Here you will find what students actually borrow to attend Eureka College: median debt, the percentile spread, total borrowing including PLUS loans, and the cost to repay. These figures are reported by the Department of Education and IPEDS.
At Eureka College specifically, 88% of new students use loans toward freshman-year expenses, with a typical loan of $6,998 per borrower, covering both private and federal loans.
The average federally funded loan is $5,527. That is at or past the $5,500 federal first-year limit for the typical dependent freshman. Note that average undergraduate loan amounts shown later do not include private loans — so the full freshman figure above is not directly comparable.
Looking at all undergraduates at Eureka College, freshmen included, 77% borrow through federal student loan programs, for a typical $6,362 a year. This works out to 15.1% larger than the $5,527 borrowed by freshmen.
Repeating that yearly amount projects to about $12,724 by year two and around $25,448 after four. This assumes steady federal borrowing and leaves out private and Parent PLUS loans.

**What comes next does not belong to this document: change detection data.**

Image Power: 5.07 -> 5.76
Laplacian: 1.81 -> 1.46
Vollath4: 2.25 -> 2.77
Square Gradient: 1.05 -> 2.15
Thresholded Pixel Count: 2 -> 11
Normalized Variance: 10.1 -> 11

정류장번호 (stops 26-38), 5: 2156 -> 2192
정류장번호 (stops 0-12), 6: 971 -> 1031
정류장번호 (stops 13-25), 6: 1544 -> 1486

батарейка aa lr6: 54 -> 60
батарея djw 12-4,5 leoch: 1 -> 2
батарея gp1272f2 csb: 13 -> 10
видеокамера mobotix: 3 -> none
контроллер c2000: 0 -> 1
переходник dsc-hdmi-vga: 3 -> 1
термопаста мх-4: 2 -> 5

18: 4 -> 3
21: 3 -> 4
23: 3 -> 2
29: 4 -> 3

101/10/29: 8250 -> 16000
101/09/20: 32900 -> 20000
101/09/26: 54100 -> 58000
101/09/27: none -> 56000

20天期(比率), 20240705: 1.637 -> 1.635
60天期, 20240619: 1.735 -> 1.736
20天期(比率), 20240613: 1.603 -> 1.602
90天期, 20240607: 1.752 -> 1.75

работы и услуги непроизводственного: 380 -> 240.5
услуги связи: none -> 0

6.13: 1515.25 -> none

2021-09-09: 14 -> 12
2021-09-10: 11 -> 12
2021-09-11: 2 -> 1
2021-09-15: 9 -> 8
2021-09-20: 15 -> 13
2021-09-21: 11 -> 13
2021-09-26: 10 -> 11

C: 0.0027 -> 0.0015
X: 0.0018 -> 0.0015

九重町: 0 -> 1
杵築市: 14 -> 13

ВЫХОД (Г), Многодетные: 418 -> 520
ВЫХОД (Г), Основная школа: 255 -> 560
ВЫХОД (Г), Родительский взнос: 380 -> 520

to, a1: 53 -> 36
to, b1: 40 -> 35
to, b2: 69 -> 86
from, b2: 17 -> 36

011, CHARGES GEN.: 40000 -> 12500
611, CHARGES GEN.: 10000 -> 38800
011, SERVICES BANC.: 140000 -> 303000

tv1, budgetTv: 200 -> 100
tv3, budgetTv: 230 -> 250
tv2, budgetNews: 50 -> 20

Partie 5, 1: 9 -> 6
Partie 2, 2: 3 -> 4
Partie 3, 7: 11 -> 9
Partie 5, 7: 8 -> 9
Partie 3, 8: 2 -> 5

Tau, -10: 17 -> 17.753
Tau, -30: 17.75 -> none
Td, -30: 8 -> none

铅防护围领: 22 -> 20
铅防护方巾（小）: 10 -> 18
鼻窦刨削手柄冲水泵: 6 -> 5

| Undergraduate federal borrowing | Value |
|---|---|
| Share using federal loans | 77% |
| Average federal loan per year | $6,362 |
| Undergraduates with a federal loan | 403 |
| Total federal loans (one year) | $2,564,032 |
Graduating and withdrawing students at Eureka College carry a median federal debt of $15,000 in federal student loans.
| Borrower group | Median federal debt |
|---|---|
| All federal borrowers | $15,000 |
| Students who completed (graduates) | $23,250 |
| Students who withdrew | $6,099 |
The figure for students who withdrew is worth watching: debt without a completed credential is the hardest to repay.
Looking only at the median is misleading — these four percentiles describe the full debt distribution for borrowers at Eureka College.
| Percentile | Cumulative Federal Debt |
|---|---|
| 10th percentile (lowest-debt students) | $3,125 |
| 25th percentile | $5,500 |
| 75th percentile | $26,925 |
| 90th percentile (highest-debt students) | $31,210 |
The gap between the 10th and 90th percentile is the clearest single measure of how widely borrowing varies at Eureka College.
PLUS loans — taken out by parents or graduate students — add to the total cost of attendance financed by debt at Eureka College.
| Group | Borrowers | Median debt incl. PLUS |
|---|---|---|
| All borrowers | 88 | $18,458 |
| Completed (graduates) | 47 | $20,502 |
| Did not complete | 41 | $13,423 |
On a standard 10-year plan, the median completing borrower would pay about $243.79/mo.
Repayment burden translates the debt figures into what a borrower actually pays each month. Eureka College.
The default rate measures how many borrowers fall behind and ultimately fail to repay their federal loans. The official Department of Education two-year default rate for Eureka College is shown below.
| Metric | Value |
|---|---|
| 2-year cohort default rate | 4.4% |
| Borrowers in the cohort | 226 |
This rate follows a borrower cohort from the start of repayment through the two-year window the Department of Education uses.
The breakdowns below show median federal debt by income, first-generation status, and dependency.
By Family Income
| Income tier | Median federal debt |
|---|---|
| Low income | $14,875 |
| Middle income | $15,000 |
| High income | $15,750 |
First-Generation Comparison
| Cohort | Median federal debt |
|---|---|
| First-generation students | $15,375 |
| Continuing-generation students | $15,000 |
Dependency-Status Comparison
| Cohort | Median federal debt |
|---|---|
| Dependent students | $15,000 |
| Independent students | $14,000 |
The Department of Education computes gap indicators that show how borrowing differs between student groups at Eureka College.
The Difference Between Subsidized and Unsubsidized Loans
With an unsubsidized loan, interest starts adding up the day the loan is disbursed, including during school. Subsidized loans, by contrast, do not accrue interest while you are enrolled at least half-time, which makes them the less expensive option when you qualify.
Worth Knowing
Federal student loans are not discharged in bankruptcy in all but the rarest cases, and the government can withhold part of your income or tax refund if you default.
References
More about our data sources and methodologies.